The GlideTV software basically attempts to solve the most glaring issue, the fact that you can’t get away from the keyboard. With quick navigation buttons to the most popular media consumption sites, you can almost get away from the painfully slow on-screen keyboard. It’s much quicker to pair the Navigator with a wireless keyboard, even though it’s attempting to remove that need. If there was anything I’d like to see in the next version of the Navigator, it would be Bluetooth support and a way to label the buttons based on their current functionality (a small LCD screen perhaps).
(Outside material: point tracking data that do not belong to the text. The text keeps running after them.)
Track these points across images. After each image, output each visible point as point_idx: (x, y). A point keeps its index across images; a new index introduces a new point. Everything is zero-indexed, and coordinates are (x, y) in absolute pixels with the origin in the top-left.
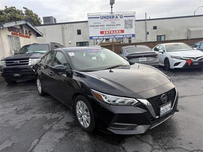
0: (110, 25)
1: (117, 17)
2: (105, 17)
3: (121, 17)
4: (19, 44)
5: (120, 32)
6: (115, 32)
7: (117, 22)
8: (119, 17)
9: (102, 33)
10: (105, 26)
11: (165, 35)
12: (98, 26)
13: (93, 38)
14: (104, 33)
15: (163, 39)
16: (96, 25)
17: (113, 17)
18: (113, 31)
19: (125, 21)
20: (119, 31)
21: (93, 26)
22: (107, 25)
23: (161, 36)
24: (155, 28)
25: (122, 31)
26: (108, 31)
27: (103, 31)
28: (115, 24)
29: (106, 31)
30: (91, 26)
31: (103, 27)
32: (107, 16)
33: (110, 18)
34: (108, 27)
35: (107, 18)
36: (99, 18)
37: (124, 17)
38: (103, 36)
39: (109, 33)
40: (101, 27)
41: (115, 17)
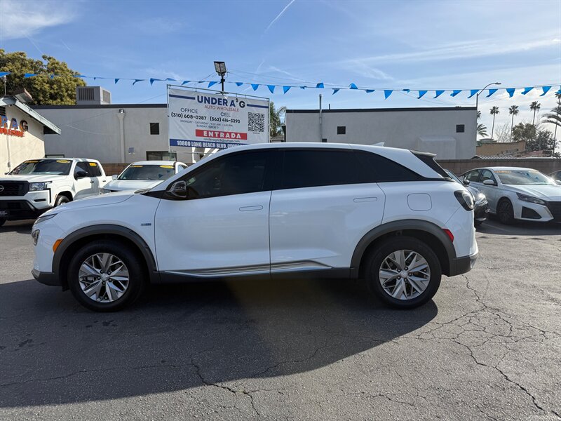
0: (219, 120)
1: (232, 104)
2: (207, 100)
3: (242, 104)
5: (239, 136)
6: (228, 135)
7: (232, 115)
8: (237, 104)
9: (199, 133)
10: (208, 120)
12: (192, 117)
13: (179, 143)
14: (205, 133)
16: (187, 113)
17: (225, 102)
18: (225, 133)
19: (250, 114)
20: (236, 134)
21: (180, 116)
22: (212, 119)
25: (244, 136)
26: (214, 132)
27: (203, 131)
28: (229, 119)
29: (208, 131)
30: (175, 115)
31: (201, 121)
32: (212, 99)
33: (219, 104)
34: (214, 122)
35: (212, 103)
36: (194, 98)
37: (248, 105)
38: (202, 142)
39: (214, 135)
40: (198, 120)
41: (229, 104)
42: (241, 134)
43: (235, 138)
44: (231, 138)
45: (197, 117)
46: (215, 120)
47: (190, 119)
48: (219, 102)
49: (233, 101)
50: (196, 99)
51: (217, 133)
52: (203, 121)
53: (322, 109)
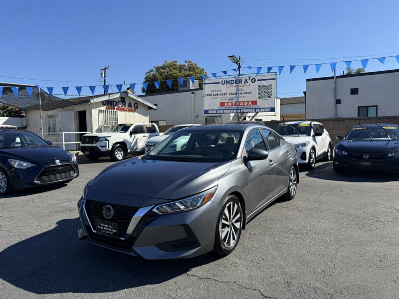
0: (235, 94)
1: (246, 82)
2: (228, 82)
3: (253, 80)
4: (116, 119)
5: (250, 103)
6: (242, 104)
7: (246, 89)
8: (250, 81)
9: (222, 104)
10: (228, 95)
11: (377, 106)
12: (217, 95)
13: (209, 112)
14: (226, 104)
15: (372, 113)
16: (214, 93)
17: (240, 81)
18: (240, 102)
19: (260, 86)
20: (248, 102)
21: (210, 95)
22: (231, 94)
23: (367, 107)
24: (354, 91)
25: (254, 103)
26: (232, 102)
27: (224, 103)
28: (243, 92)
29: (228, 102)
30: (207, 95)
31: (224, 96)
32: (231, 81)
33: (236, 83)
34: (232, 96)
35: (231, 84)
36: (219, 83)
37: (258, 80)
38: (224, 110)
39: (232, 104)
40: (222, 96)
41: (243, 82)
42: (252, 102)
43: (248, 105)
44: (244, 105)
45: (221, 94)
46: (233, 94)
47: (217, 96)
48: (236, 82)
49: (246, 80)
50: (221, 83)
51: (234, 103)
52: (225, 96)
53: (336, 75)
Bluetooth would be helpful for systems in which a dongle sticks out like a sore thumb or components with limited USB ports to begin with.
For just under $100, the GlideTV Navigator can be a really attractive option for home theater PC owners that are looking to lose the keyboard / mouse setup for a sexier, more streamlined approach to the convoluted options in PC navigation. That being said, learning how to get the most out of the Navigator (and teaching the family) is much tougher than it should be. I would pick up the Navigator if you are currently unhappy with your current HTPC controls and are looking for a solid web browsing remote. Those who use a Playstation 3 for their primary Blu-ray player will likely prefer this control to the official Sony remote as well.